Recruitment & Eligibility
- Status
- COMPLETED
- Sex
- All
- Target Recruitment
- 47
- Patients must have histologically proven malignant glioma (anaplastic astrocytoma, anaplastic oligodendroglioma or glioblastoma multiforme) which is progressive or recurrent after radiation therapy ± chemotherapy; patients with previous low grade glioma who progressed after radiotherapy ± chemotherapy and are biopsied and found to have a high grade glioma are eligible
- Patients must have measurable progressive or recurrent malignant glioma by MRI or CT imaging; (Within 14 days before starting treatment)
- Patients must have recovered from toxicity of prior therapy; an interval of at least 3 months must have elapsed since the completion of the most recent course of radiation therapy, while at least 3 weeks must have elapsed since the completion of a non-nitrosourea containing chemotherapy regimen, and at least 6 weeks since the completion of a nitrosourea containing chemotherapy regimen
- Patients must have a Karnofsky performance status >= 60% (i.e. the patient must be able to care for himself/herself with occasional help from others)
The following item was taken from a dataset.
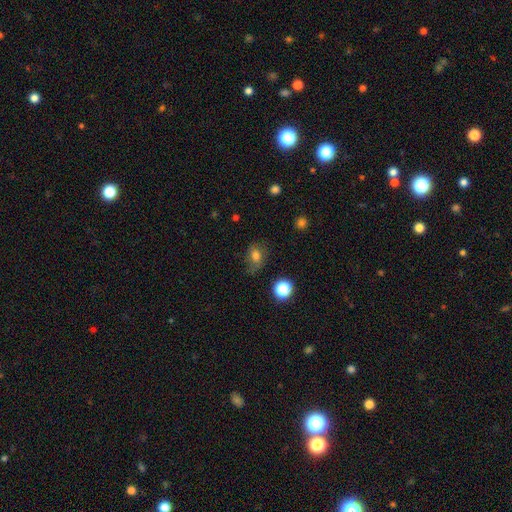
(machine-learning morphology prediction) Smooth or featured: smooth — 75% (star or artifact — 14%)
How rounded: in between — 58% (round — 40%)
Merging: none — 59% (minor disturbance — 27%)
- Absolute Neutrophil Count >= 1500/mm^3
- Platelets >= 100,000/mm^3
- Creatinine =< 1.7mg/dl
- Total Bilirubin =< 1.5mg/dl
- Transaminases =< 4 times above the upper limits of the institutional norm
- PT, PTT, INR within institutional norm
- Patients must be able to provide written informed consent
- Patients with the potential for pregnancy or impregnating their partner must agree to follow acceptable birth control methods to avoid conception; women of childbearing potential must have a negative serum pregnancy test; (The anti-proliferative activity of this experimental drug may be harmful to the developing fetus or nursing infant)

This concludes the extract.